Fletcher Cox, DT, first-round pick: Cox has started six games, flashing excellent quickness and playmaking potential while recording 29 tackles and three sacks this season.
Mychal Kendricks, LB, second-round pick: Kendricks has started 11 of the Eagles' 12 games; his speed and explosiveness are easy to spot on game tape.
Nick Foles, QB, third-round pick: The young signal-caller has started the last three games for Philly, enjoying his best showing during Sunday night's contest. He threw for 251 yards and a score while avoiding any interceptions. His ability to buy time and create plays on the move has been a pleasant surprise.
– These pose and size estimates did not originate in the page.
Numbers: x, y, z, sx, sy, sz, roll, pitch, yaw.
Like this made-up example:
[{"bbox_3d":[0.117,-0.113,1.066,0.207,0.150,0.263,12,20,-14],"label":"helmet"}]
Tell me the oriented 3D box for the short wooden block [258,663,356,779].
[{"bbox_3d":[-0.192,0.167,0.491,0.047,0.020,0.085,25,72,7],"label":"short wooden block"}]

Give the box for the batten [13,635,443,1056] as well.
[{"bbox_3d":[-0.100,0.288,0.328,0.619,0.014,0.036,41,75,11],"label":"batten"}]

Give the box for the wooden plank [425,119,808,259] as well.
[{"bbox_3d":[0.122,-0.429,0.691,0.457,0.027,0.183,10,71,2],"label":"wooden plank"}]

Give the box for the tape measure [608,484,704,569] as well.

Brandon Boykin, CB, fourth-round pick: Boykin has made solid contributions as both a nickel coverage player and kickoff returner.
Dennis Kelly, OL, fifth-round pick: Drafted as a developmental project, Kelly has already started six games this season at two different positions.
Bryce Brown, RB, seventh-round pick: Brown has proven to be the Eagles' best value selection. He's started the past two games, rushing for a combined 347 yards and four touchdowns. He also coughed up three devastating fumbles over that span, but Brown's combination of speed and power has to be encouraging to the Eagles' front office.
Damaris Johnson, WR, rookie free agent: Johnson has shown glimpses of potential as both a receiver and returner. On Sunday, he returned a punt 98 yards for a touchdown.